Texto para analizar ▸

----

La Fuerza Espacial de los Estados Unidos ha decidido establecer una oficina de coordinación dedicada al espacio cislunar, que se sitúa entre la Tierra y la Luna. Este nuevo enfoque surge a medida que las actividades lunares se intensifican y se formalizan las evaluaciones de requisitos más allá de la órbita terrestre tradicional.
El Mayor General Stephen Purdy, asesor principal del secretario de la Fuerza Aérea para adquisiciones espaciales, anunció en el reciente Simposio Espacial que la creación de esta oficina es un paso crucial. "Vamos a establecer una oficina de coordinación cislunar en el área de adquisiciones de la Fuerza Espacial para centrarnos exactamente en eso", afirmó Purdy.
Esta iniciativa sigue a la orden ejecutiva emitida por la administración de Donald Trump en diciembre de 2025, titulada Garantizando la Superioridad Espacial Americana, que ha comenzado a traducir directrices políticas amplias en prioridades de adquisición. Este nuevo enfoque está transformando el espacio cislunar de un concepto abstracto a un entorno operativo futuro para la seguridad nacional.
"Es necesario que empecemos a integrar la capacidad cislunar en la Fuerza Espacial", subrayó Purdy. "La misión Artemis 2 de la NASA ha capturado nuestra imaginación, pero también debemos entender la importancia de la región cislunar para el combate y la seguridad nacional".

----

Datos proporcionados ▸

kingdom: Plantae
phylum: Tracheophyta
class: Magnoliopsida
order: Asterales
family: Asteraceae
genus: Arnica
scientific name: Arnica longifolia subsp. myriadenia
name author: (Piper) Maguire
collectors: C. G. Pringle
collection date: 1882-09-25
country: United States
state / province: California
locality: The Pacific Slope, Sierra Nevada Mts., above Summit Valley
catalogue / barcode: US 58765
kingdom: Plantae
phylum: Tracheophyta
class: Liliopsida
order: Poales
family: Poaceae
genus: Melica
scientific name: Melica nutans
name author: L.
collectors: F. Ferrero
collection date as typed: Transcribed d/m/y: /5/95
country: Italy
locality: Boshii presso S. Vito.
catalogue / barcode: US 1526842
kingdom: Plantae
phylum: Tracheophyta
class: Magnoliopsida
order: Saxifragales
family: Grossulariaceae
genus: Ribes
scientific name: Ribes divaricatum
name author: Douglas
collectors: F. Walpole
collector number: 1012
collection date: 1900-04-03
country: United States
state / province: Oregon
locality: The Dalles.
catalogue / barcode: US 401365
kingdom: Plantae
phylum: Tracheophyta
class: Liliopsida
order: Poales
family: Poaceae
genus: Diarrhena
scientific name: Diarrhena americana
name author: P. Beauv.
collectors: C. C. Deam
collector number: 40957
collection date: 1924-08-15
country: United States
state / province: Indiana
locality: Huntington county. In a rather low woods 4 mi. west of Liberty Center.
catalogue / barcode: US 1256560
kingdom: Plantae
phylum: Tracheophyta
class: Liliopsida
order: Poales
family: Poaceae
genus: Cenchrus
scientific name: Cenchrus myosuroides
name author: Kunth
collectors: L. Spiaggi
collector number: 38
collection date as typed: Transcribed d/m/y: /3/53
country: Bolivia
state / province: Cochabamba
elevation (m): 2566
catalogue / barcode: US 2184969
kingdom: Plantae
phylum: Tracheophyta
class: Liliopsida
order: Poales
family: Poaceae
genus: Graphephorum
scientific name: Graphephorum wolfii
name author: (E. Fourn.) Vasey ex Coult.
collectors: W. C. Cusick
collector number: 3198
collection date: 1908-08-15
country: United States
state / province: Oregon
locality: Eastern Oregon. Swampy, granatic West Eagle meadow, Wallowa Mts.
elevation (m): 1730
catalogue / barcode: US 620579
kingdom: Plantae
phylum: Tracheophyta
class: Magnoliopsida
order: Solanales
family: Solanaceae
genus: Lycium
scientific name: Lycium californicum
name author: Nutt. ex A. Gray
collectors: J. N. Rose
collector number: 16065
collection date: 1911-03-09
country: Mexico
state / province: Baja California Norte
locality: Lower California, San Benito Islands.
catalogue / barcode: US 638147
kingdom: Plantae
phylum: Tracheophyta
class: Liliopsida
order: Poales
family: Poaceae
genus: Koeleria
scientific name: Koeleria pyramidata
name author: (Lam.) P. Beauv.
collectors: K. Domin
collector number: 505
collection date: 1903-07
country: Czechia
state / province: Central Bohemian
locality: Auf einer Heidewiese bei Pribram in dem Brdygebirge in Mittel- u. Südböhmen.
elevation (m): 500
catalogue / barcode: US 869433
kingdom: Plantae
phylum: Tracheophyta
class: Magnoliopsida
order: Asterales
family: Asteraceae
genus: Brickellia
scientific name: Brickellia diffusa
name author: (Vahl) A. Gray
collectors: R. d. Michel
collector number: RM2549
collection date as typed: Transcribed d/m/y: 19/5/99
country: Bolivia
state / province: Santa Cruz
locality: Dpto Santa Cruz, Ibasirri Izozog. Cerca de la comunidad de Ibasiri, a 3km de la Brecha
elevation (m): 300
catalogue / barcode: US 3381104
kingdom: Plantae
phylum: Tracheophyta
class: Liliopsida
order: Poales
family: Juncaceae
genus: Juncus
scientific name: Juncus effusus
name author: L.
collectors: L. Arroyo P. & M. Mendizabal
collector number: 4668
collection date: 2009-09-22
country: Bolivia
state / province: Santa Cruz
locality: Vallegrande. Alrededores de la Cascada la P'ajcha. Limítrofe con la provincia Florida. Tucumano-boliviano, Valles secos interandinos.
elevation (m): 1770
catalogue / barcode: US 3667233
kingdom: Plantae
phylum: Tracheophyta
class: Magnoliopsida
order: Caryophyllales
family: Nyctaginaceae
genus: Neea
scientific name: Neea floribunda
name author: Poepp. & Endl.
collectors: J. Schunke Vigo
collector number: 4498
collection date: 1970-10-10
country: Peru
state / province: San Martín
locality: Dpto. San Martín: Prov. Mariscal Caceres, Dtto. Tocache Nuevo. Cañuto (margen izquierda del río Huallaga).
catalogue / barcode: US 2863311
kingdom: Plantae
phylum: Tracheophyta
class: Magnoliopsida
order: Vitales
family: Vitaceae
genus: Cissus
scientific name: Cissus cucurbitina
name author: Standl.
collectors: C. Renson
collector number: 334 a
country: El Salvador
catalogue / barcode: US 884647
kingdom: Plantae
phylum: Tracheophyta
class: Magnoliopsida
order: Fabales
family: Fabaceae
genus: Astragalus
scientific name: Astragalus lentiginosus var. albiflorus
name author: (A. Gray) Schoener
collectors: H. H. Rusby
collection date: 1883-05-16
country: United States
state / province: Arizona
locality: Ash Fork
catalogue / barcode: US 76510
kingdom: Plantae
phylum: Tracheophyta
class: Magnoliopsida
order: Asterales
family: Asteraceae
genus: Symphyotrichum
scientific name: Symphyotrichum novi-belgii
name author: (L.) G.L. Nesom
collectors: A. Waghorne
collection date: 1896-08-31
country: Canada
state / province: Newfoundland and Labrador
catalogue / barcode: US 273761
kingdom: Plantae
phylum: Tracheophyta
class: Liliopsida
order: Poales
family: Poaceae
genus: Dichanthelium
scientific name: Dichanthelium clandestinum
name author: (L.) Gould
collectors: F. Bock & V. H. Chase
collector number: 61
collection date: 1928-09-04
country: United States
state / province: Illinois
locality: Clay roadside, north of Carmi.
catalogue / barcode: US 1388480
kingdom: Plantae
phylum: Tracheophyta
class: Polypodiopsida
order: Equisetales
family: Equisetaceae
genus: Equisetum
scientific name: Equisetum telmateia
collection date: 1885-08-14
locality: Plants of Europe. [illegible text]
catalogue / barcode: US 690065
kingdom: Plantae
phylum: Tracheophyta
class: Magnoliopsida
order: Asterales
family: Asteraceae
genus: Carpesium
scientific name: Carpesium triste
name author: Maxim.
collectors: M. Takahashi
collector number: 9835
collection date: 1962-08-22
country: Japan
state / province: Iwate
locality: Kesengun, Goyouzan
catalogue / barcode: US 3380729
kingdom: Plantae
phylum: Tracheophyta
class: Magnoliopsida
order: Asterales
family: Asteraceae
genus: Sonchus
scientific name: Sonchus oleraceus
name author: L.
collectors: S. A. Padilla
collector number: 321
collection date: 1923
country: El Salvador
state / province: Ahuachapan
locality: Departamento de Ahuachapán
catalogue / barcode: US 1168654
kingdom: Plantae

----

Objetivo del ejercicio ▸
Por favor, redacta el siguiente tramo del texto sobre la oficina cislunar de la Fuerza Espacial, empezando justo después de su última frase. Los registros provienen de una fuente distinta a la del texto.

Respuesta al ejercicio ▸
La dirección de esta nueva oficina recaerá en Jaime Stearns, un experimentado gerente de programas con trayectoria en la Oficina de Capacidades Rápidas Espaciales y el Laboratorio de Investigación de la Fuerza Aérea. Se espera que su mandato refleje esfuerzos previos de la Fuerza Espacial para establecer nuevas áreas de misión, combinando la experiencia en ingeniería y gestión de programas para mapear la actividad existente en el gobierno y la industria, además de identificar dónde dirigir la financiación.
"Hemos construido hojas de ruta, planes tecnológicos y cronogramas documentando lo que todos estaban haciendo en el gobierno y en la industria, y luego determinando dónde aplicar fondos para obtener el máximo beneficio", describió Purdy acerca de este enfoque colaborativo.
La colaboración será fundamental, especialmente con la NASA, que lidera la exploración civil estadounidense más allá de la órbita terrestre. Purdy mencionó que la NASA sería el "socio más grande", junto a organizaciones como el Laboratorio de Investigación de la Fuerza Aérea y la Unidad de Innovación de Defensa.
La alta dirección militar ha presentado esta iniciativa como una extensión natural de la actividad estadounidense en el espacio. "Donde vayan los intereses de EE.UU., allí estará la Fuerza Espacial", declaró el General Chance Saltzman, jefe de operaciones espaciales, a los periodistas la semana pasada. Saltzman enfatizó que el papel del servicio se centrará en habilitar el acceso y mantener operaciones, en lugar de desplegar fuerzas de la manera tradicional.
El orden ejecutivo no menciona una presencia militar en el espacio cislunar, pero sí dirige el desarrollo de una arquitectura sostenida de EE.UU. más allá de la órbita terrestre, que incluye sistemas de transporte, comunicaciones y navegación, todos ellos con implicaciones de seguridad inherentes. Una vez desplegados, estos activos requerirán protección y monitoreo continuo.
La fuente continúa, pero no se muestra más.